I don’t think that [research data management support and the researcher profiles system] would have been successful as library-only initiatives. . . It’s been absolutely critical that they were backed by the [office of research] because I think that’s also helped keep it to be more of a campus-wide perspective.

As an OCLC Research report, our primary audience is libraries. However, our report is intended for a much broader audience, as a roadmap for acquainting a variety of campus stakeholders with each other. Understanding the growing necessity of enterprise-wide social interoperability in research support is also of interest to publishers and platform providers. And the best practices and advice synthesized from a number of interview informants in key research support areas on how to optimize social interoperability is relevant to all.

I believe the need for increased cross-campus social interoperability will be amplified due to the pandemic and its longer-term effects. The days of individual campus units “going it alone” are numbered — instead, we need to work together across our silos, more than ever before.

We all need to better understand each other if we are going to cooperate.

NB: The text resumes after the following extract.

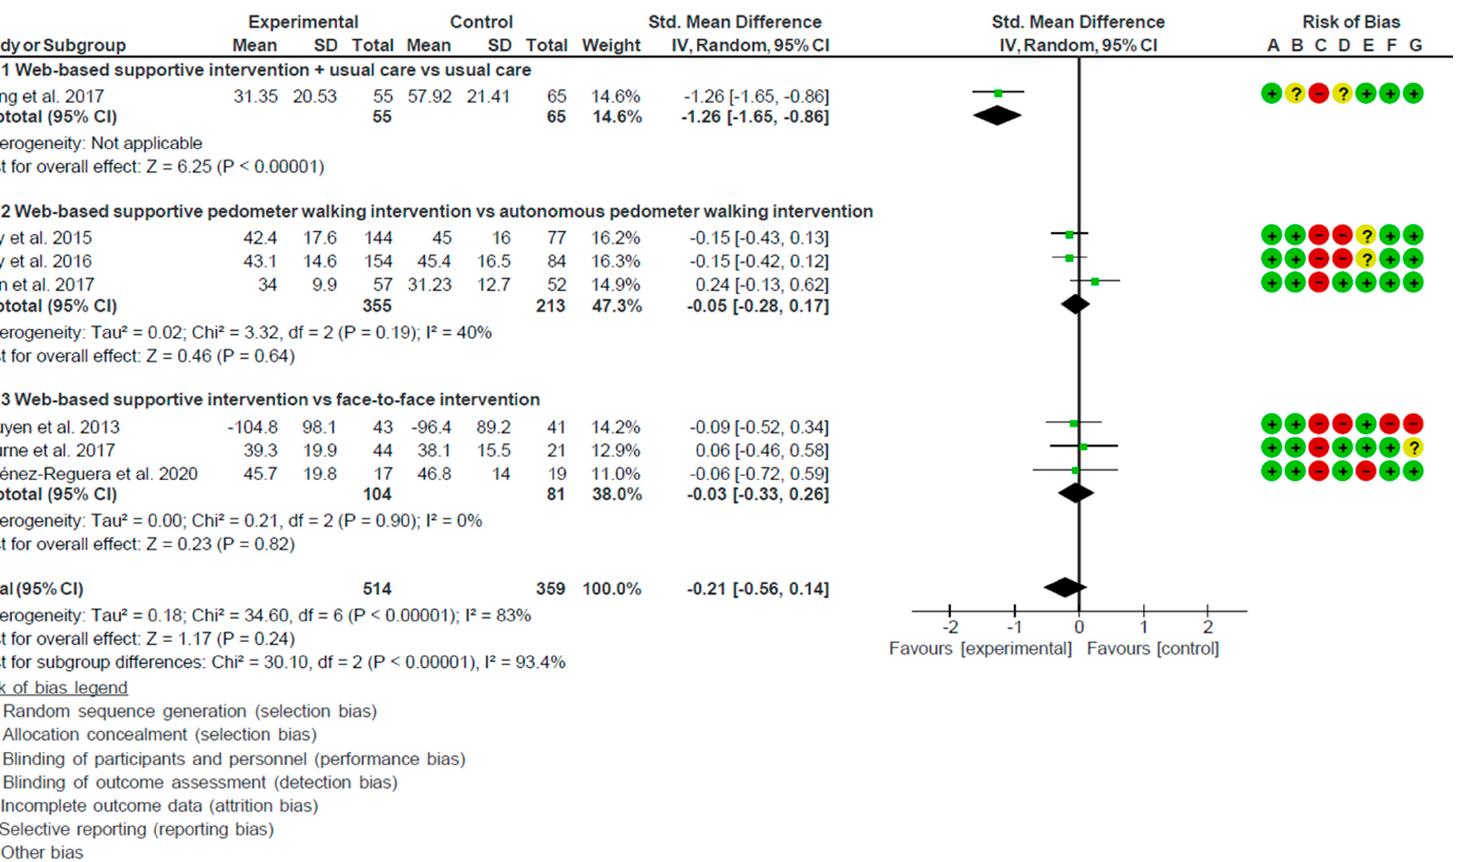
Figure 3. Forest plot of the effect of web-based supportive interventions on quality of life in COPD patients compared with the control group. Notes: Risk of bias color: red, high risk of bias; yellow, moderate risk of bias; green, low risk of bias.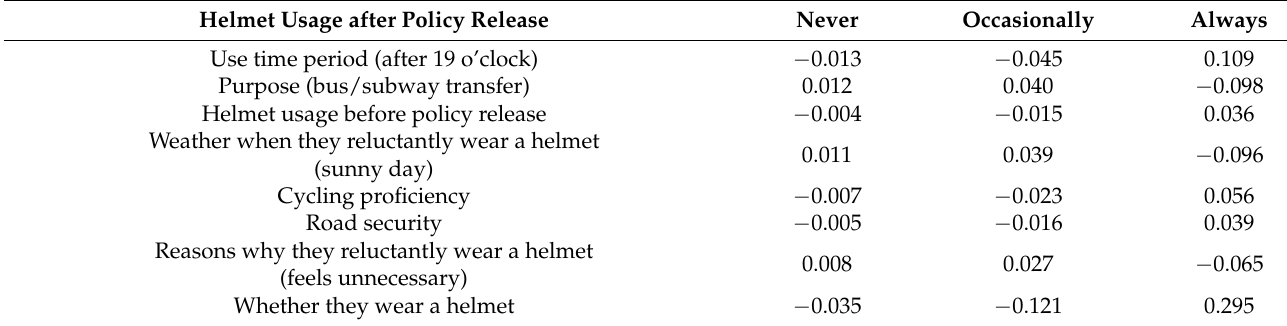
Table 7. Marginal effect of the helmet usage BOP model after policy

Author acknowledgements: Thanks to my report co-authors Annette Dortmund and Brian Lavoie as well as Scholarly Kitchen Chef Lettie Conrad who provided suggestions that improved this blog post. This post is an expanded version of an article that appeared on the OCLC Research blog entitled, “Why is intra-campus collaboration so hard?!

Rebecca Bryant

Rebecca Bryant, PhD, is Senior Program Officer with OCLC. She previously served as Assistant Dean in the University of Illinois Graduate College and Director of Community at ORCID. Her research interests include research information management (RIM), persistent identifiers, and institutional scholarly communication practices.

Discussion

1 Thought on "Guest Post — Research Support is an Enterprise Activity"

I love your definition of ‘social interoperability’, Rebecca. It nicely explains many of the key reasons why new technology can be so difficult to implement across complex organizations. A lot of challenges I see in upgrading technology-driven solutions within larger publishers and their institutional customers fall into this area. Thanks for sharing.